Natürlich auch zur Logotherapie und woanders auch zur Ergotherapie fahre ich mit dem Rad. Vor einer Woche war das noch nicht möglich. 2 Kilometer hin, 2 Kilometer zurück. Danke das du das gesagt hast: jetzt zurück Bahn fahren. Vanessa: „Reicht! Mehr bin ich heute auch noch nicht gefahren! Und Pause nicht vergessen, Trinken und stolz sein.“ Okay!

Ich bin immer wieder begeistert, was mit Social Media alles möglich ist. Nämlich alles :) Das ist meine Welt. Das liebe ich so sehr! Und jetzt: langsam gehts :)

Ein Herzinfarkt

Bei mir war ganz viel los, in den letzten Wochen.

Zuerst hab ich die Mitbewohnerin für 5 Monaten gesucht. Dazu musste ich das ganze Zimmer renovieren – zusammen mit dem Handwerker Jürgen, Melanie, Mimi, und Torsten.

Drei Frauen haben sich das Zimmer angeguckt. Eine war mir sehr sympatisch, auch weil sie schon mal auf der Stroke Unit gearbeitet hat. Sie zieht am Dienstag bei mir ein. Ich freu mich zum Kochen, Spielen und zum Quatschen – Sprache lernen, einfach jemanden da zu haben, wenn es sich ergibt.

Am Dienstag, 4.6., da ist etwas furchbares passiert: Jürgen, der mein Freund ist, der ja auch 2010 eine Hirnblutung heftigter Sorte hatte, hatte einen Herzinfarkt!

Es ist um elf Uhr passiert. Jürgen war ganz alleine zu Hause, er hatte furchtbare Schmerzen – und ich war nicht da. Um halb zwei kam die Ergo-Therapeutin Viola. Zum Glück hat Jürgen die Haustür aufgekriegt, und sie hat gleich einen Krankenwagen gerufen.
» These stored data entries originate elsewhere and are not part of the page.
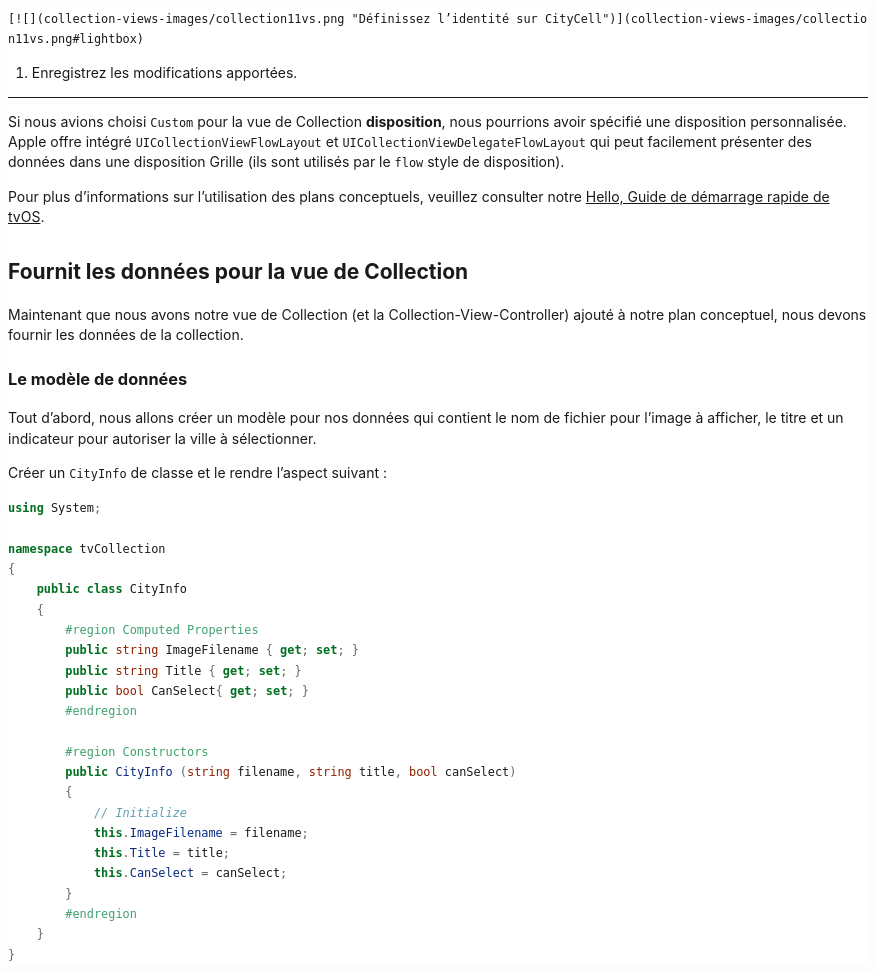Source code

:     [![](collection-views-images/collection11vs.png "Définissez l’identité sur CityCell")](collection-views-images/collection11vs.png#lightbox)
1. Enregistrez les modifications apportées.
    

-----

Si nous avions choisi `Custom` pour la vue de Collection **disposition**, nous pourrions avoir spécifié une disposition personnalisée. Apple offre intégré `UICollectionViewFlowLayout` et `UICollectionViewDelegateFlowLayout` qui peut facilement présenter des données dans une disposition Grille (ils sont utilisés par le `flow` style de disposition). 

Pour plus d’informations sur l’utilisation des plans conceptuels, veuillez consulter notre [Hello, Guide de démarrage rapide de tvOS](~/ios/tvos/get-started/hello-tvos.md).

<a name="Providing-Data-for-the-Collection-View" />

## <a name="providing-data-for-the-collection-view"></a>Fournit les données pour la vue de Collection

Maintenant que nous avons notre vue de Collection (et la Collection-View-Controller) ajouté à notre plan conceptuel, nous devons fournir les données de la collection. 

<a name="The-Data-Model" />

### <a name="the-data-model"></a>Le modèle de données

Tout d’abord, nous allons créer un modèle pour nos données qui contient le nom de fichier pour l’image à afficher, le titre et un indicateur pour autoriser la ville à sélectionner.

Créer un `CityInfo` de classe et le rendre l’aspect suivant :

```csharp
using System;

namespace tvCollection
{
    public class CityInfo
    {
        #region Computed Properties
        public string ImageFilename { get; set; }
        public string Title { get; set; }
        public bool CanSelect{ get; set; }
        #endregion

        #region Constructors
        public CityInfo (string filename, string title, bool canSelect)
        {
            // Initialize
            this.ImageFilename = filename;
            this.Title = title;
            this.CanSelect = canSelect;
        }
        #endregion
    }
}
```
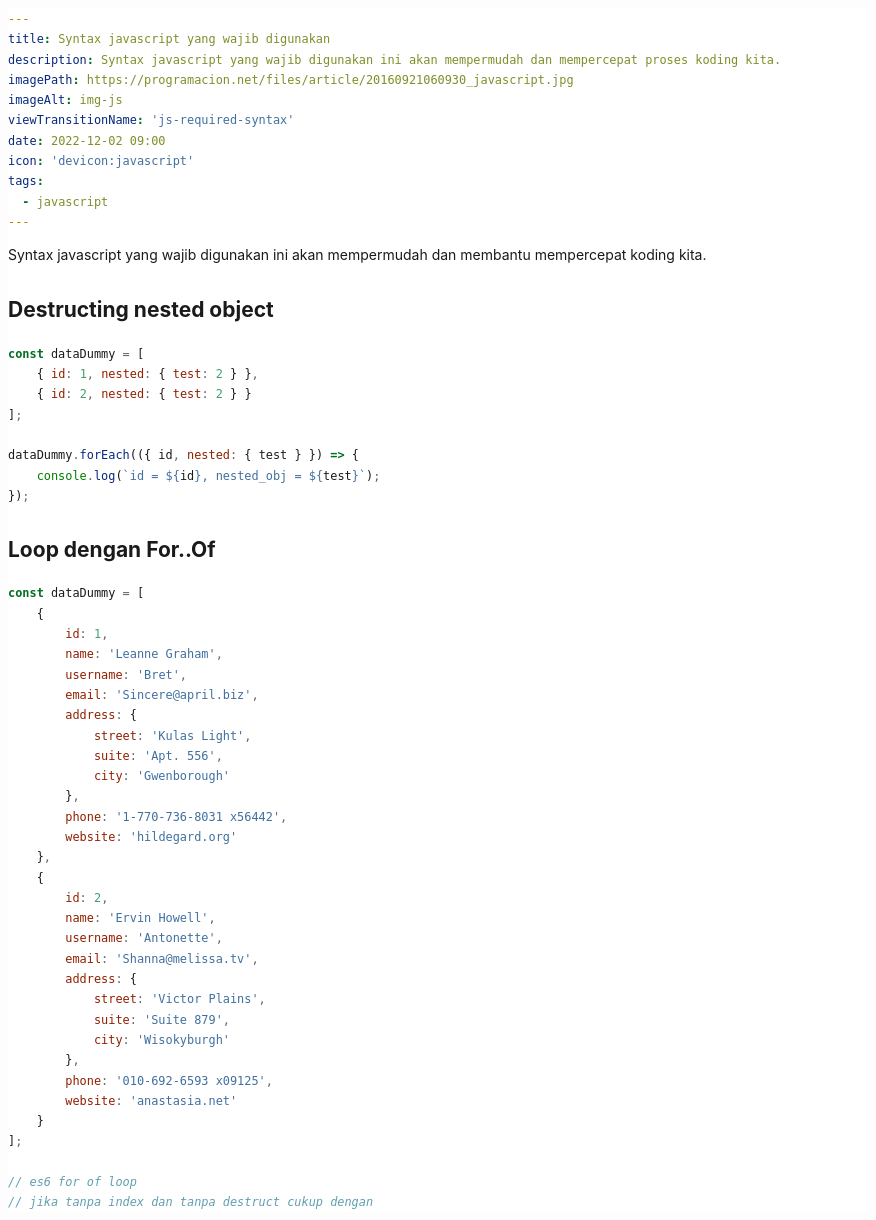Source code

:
 ```yaml
---
title: Syntax javascript yang wajib digunakan
description: Syntax javascript yang wajib digunakan ini akan mempermudah dan mempercepat proses koding kita.
imagePath: https://programacion.net/files/article/20160921060930_javascript.jpg
imageAlt: img-js
viewTransitionName: 'js-required-syntax'
date: 2022-12-02 09:00
icon: 'devicon:javascript'
tags:
  - javascript
---
```


Syntax javascript yang wajib digunakan ini akan mempermudah dan membantu mempercepat koding kita.

## Destructing nested object

```js
const dataDummy = [
	{ id: 1, nested: { test: 2 } },
	{ id: 2, nested: { test: 2 } }
];

dataDummy.forEach(({ id, nested: { test } }) => {
	console.log(`id = ${id}, nested_obj = ${test}`);
});
```

## Loop dengan For..Of

```js
const dataDummy = [
	{
		id: 1,
		name: 'Leanne Graham',
		username: 'Bret',
		email: 'Sincere@april.biz',
		address: {
			street: 'Kulas Light',
			suite: 'Apt. 556',
			city: 'Gwenborough'
		},
		phone: '1-770-736-8031 x56442',
		website: 'hildegard.org'
	},
	{
		id: 2,
		name: 'Ervin Howell',
		username: 'Antonette',
		email: 'Shanna@melissa.tv',
		address: {
			street: 'Victor Plains',
			suite: 'Suite 879',
			city: 'Wisokyburgh'
		},
		phone: '010-692-6593 x09125',
		website: 'anastasia.net'
	}
];

// es6 for of loop
// jika tanpa index dan tanpa destruct cukup dengan
```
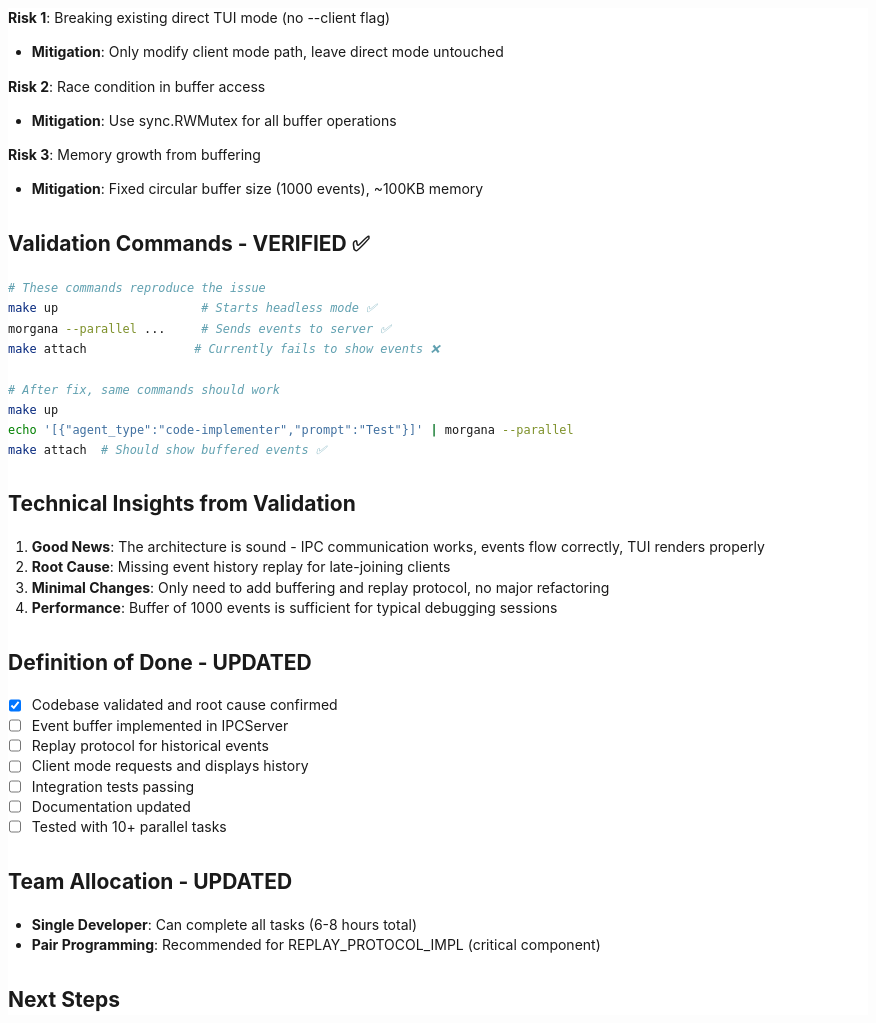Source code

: **Risk 1**: Breaking existing direct TUI mode (no --client flag)

- **Mitigation**: Only modify client mode path, leave direct mode untouched

**Risk 2**: Race condition in buffer access

- **Mitigation**: Use sync.RWMutex for all buffer operations

**Risk 3**: Memory growth from buffering

- **Mitigation**: Fixed circular buffer size (1000 events), ~100KB memory

## Validation Commands - VERIFIED ✅

```bash
# These commands reproduce the issue
make up                    # Starts headless mode ✅
morgana --parallel ...     # Sends events to server ✅
make attach               # Currently fails to show events ❌

# After fix, same commands should work
make up
echo '[{"agent_type":"code-implementer","prompt":"Test"}]' | morgana --parallel
make attach  # Should show buffered events ✅
```

## Technical Insights from Validation

1. **Good News**: The architecture is sound - IPC communication works, events
   flow correctly, TUI renders properly
2. **Root Cause**: Missing event history replay for late-joining clients
3. **Minimal Changes**: Only need to add buffering and replay protocol, no major
   refactoring
4. **Performance**: Buffer of 1000 events is sufficient for typical debugging
   sessions

## Definition of Done - UPDATED

- [x] Codebase validated and root cause confirmed
- [ ] Event buffer implemented in IPCServer
- [ ] Replay protocol for historical events
- [ ] Client mode requests and displays history
- [ ] Integration tests passing
- [ ] Documentation updated
- [ ] Tested with 10+ parallel tasks

## Team Allocation - UPDATED

- **Single Developer**: Can complete all tasks (6-8 hours total)
- **Pair Programming**: Recommended for REPLAY_PROTOCOL_IMPL (critical
  component)

## Next Steps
Die haben ihn nach Winsen auf die Intensivstation gebracht. Erst da, halb acht abends, hat er mich angerufen. Ich war gerade zum Aufräumen in Warwisch. Wegen des Hochwassers musste ich alles hochstellen. Weil die Fähre nicht mehr fuhr, konnte ich nicht auf die andere Seite – zu Jürgen.
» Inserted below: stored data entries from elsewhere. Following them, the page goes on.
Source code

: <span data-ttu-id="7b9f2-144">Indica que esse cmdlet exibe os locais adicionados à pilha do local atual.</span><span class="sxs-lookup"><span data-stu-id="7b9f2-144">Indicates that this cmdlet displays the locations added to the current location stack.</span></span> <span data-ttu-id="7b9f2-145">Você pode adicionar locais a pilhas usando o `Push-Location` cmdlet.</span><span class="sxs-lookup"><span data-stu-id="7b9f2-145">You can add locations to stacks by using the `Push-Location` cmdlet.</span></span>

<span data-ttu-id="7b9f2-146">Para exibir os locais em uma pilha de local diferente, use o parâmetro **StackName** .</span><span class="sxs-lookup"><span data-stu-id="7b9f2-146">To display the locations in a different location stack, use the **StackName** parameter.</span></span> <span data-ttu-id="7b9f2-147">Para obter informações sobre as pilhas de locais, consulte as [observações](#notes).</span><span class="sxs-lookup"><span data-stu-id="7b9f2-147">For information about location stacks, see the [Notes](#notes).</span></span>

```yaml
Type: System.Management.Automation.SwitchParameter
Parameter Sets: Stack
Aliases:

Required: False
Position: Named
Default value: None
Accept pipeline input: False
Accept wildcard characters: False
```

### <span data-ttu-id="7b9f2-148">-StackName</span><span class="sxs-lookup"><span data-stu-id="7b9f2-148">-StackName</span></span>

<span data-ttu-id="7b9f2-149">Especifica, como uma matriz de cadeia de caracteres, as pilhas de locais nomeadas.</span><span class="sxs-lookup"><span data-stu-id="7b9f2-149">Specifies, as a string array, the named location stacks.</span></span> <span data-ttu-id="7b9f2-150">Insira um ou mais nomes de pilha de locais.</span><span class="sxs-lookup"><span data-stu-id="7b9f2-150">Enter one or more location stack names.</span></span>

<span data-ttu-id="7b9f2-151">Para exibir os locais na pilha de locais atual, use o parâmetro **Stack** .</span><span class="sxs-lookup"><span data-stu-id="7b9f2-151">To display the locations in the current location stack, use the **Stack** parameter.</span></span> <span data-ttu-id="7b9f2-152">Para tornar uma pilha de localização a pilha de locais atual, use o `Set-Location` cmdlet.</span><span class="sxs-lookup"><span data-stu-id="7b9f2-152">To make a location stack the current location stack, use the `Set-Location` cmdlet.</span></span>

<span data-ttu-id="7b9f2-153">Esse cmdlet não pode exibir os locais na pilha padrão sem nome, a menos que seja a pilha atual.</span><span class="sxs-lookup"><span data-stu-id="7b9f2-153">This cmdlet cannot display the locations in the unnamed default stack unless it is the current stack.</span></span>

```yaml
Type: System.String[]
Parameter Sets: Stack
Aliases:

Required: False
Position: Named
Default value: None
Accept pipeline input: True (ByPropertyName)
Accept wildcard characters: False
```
Am nächsten Tag wurde er zum Krankenhaus Buchholz gebracht. Da wurden ihm zwei Stents eingesetzt. Da hab ich ihn direkt besucht – ich war bestimmt 8 Stunden da. Danke, Dralle, dass du mich von der Fähre abgeholt hast, obwohl du gerade so viele andere Sorgen hast!

Jürgen brauchte zum Schlafen ein Sauerstoffgerät, weil er eine Schlaf-Apnoe hat. Die Maske davon ist kaputt gegangen. Und in der Klinik hatten sie keine passende, die man mit einer Hand an- und ausziehen kann. Deswegen hat Jürgen sich am Donnerstag abend selber entlassen.

Jetzt ist Jürgen zu Hause, bekommt neue Medikamente und soll sich ruhig verhalten.

Er ist ein bisschen schlapp noch, aber er hat grosses Glück gehabt.

Es war alles ein bisschen viel.

Am Wochenende muss ich die Wohnung putzen, für den Einzug der Mitbewohnerin. Aber Jürgen braucht mich auch.

PS: Wir haben beide eine Patientenverfügung in der Tasche. Einer für den anderen.